[Saved data entries]
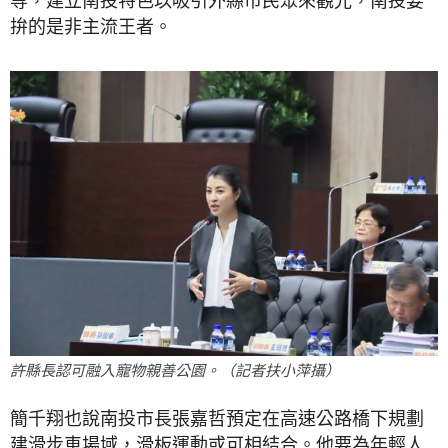
拚的是非主流王者。
許縣長認可融入寵物親善公園。（記者扶小萍攝）
簡千翔也說南投市長張嘉哲預定在高速公路橋下規劃
建滑步車場域，滑板運動或可相結合。他要為年輕人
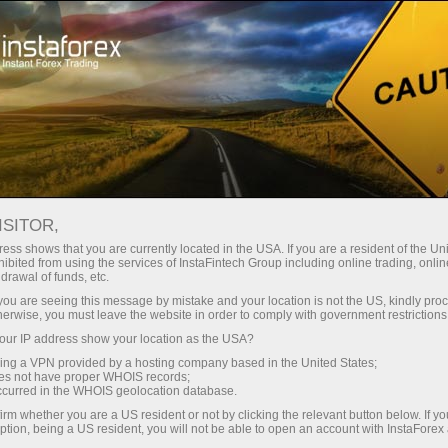
Минимальные
спреды — максимум выгоды
ISITOR,
ess shows that you are currently located in the USA. If you are a resident of the Uni
Бонус 30%
ibited from using the services of InstaFintech Group including online trading, online
С InstaForex вы получаете
drawal of funds, etc.
доступ к действительно
на каждый депозит
k you are seeing this message by mistake and your location is not the US, kindly pro
конкурентным возможностям:
herwise, you must leave the website in order to comply with government restrictions
кредитное плечо до 1:5000, одни
ur IP address show your location as the USA?
Скорость
из лучших спредов и комиссий
sing a VPN provided by a hosting company based in the United States;
на рынке, а также
oes not have proper WHOIS records;
в трейдинге и на трассе
occurred in the WHOIS geolocation database.
привлекательные условия для
irm whether you are a US resident or not by clicking the relevant button below. If y
торговли акциями и индексами
ption, being a US resident, you will not be able to open an account with InstaForex
Ваш личный джекпот подарков
Мы разработали бонусную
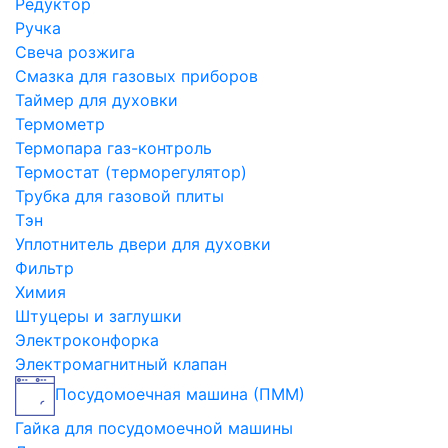
Редуктор
Ручка
Свеча розжига
Смазка для газовых приборов
Таймер для духовки
Термометр
Термопара газ-контроль
Термостат (терморегулятор)
Трубка для газовой плиты
Тэн
Уплотнитель двери для духовки
Фильтр
Химия
Штуцеры и заглушки
Электроконфорка
Электромагнитный клапан
Посудомоечная машина (ПММ)
Гайка для посудомоечной машины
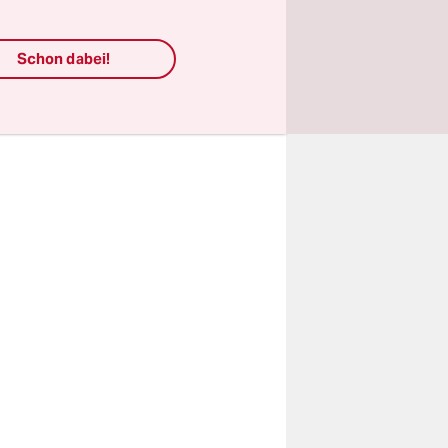
tatur.
nco
Schon dabei!
Stiftung
dessen Erbe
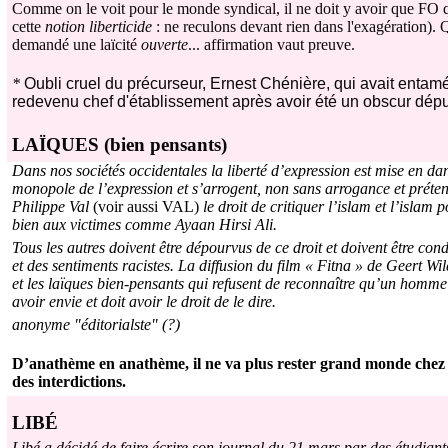
Comme on le voit pour le monde syndical, il ne doit y avoir que FO q
cette
notion liberticide
: ne reculons devant rien dans l'exagération).
demandé une laïcité
ouverte
... affirmation vaut preuve.
*
Oubli cruel du précurseur, Ernest Chénière, qui avait entamé
redevenu chef d'établissement après avoir été un obscur dépu
LAÏQUES (bien pensants)
Dans nos sociétés occidentales la liberté d’expression est mise en da
monopole de l’expression et s’arrogent, non sans arrogance et préte
Philippe Val
(voir aussi VAL)
le droit de critiquer l’islam et l’islam
bien aux victimes comme Ayaan Hirsi Ali.
Tous les autres doivent être dépourvus de ce droit et doivent être co
et des sentiments racistes. La diffusion du film « Fitna » de Geert Wil
et les laïques bien-pensants qui refusent de reconnaître qu’un homme d
avoir envie et doit avoir le droit de le dire.
anonyme "éditorialste" (?)
D’anathème en anathème, il ne va plus rester grand monde chez 
des interdictions.
LIB
É
Libé a décidé de faire écrire son journal du 21 mars par des étudian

** WHAT YOU NEED TO DO **
Look through the entries, and return every line that the word "WHOIS" appears in.

** EXERCISE ANSWER **
oes not have proper WHOIS records;
occurred in the WHOIS geolocation database.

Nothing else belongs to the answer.